Yelp Share Prices Tumble Following Negative Media Reports
The negative publicity continues to pile up against Yelp (NYSE: YELP).
Share prices of the online locally-oriented business guide dropped six percent Thursday, over $11 since Wednesday morning. The Federal Trade Commission on Wednesday, in response to a Freedom of Information request from the Wall Street Journal, revealed there have been over 2,000 complaints filed against Yelp since 2008.
Most of the complaints are from small businesses,” according to a WSJ article, “that claim to have received unfair or fraudulent reviews, often after turning down a pitch to advertise on the site.”
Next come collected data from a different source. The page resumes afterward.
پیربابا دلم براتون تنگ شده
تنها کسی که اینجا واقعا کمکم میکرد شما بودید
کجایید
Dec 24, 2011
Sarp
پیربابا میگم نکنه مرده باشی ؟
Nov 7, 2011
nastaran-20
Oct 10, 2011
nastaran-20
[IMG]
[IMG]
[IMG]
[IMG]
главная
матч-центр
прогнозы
For its part, Yelp has denied the allegations. A blog posting on the company's website notes that, while some business owners have even taken the company to court for allegedly manipulating reviews, “their claims keep getting dismissed for lack of any fact-based evidence.”
At the same time, according to the 2013 entry, there are “thousands of non-advertisers with excellent four and five-star ratings on Yelp.” Yelp also says its automated software filters reviews deemed questionable in content.
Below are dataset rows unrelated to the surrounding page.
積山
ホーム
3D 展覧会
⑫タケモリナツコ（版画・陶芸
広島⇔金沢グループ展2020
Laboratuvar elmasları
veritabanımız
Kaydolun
"The good news is that only a small minority of businesses attempt to write or buy fake five-star reviews about their own businesses or fake one-star reviews about their competitors,” the blog entry continues, “but it’s pervasive enough that anti-gaming measures are required. Yelp’s automated software is designed to protect both consumers and small businesses.”
The Los Angeles Times, meanwhile, reports that around 83 percent of Yelp's nearly $71 million in revenue in the most recent quarter was generated by ads from local merchants.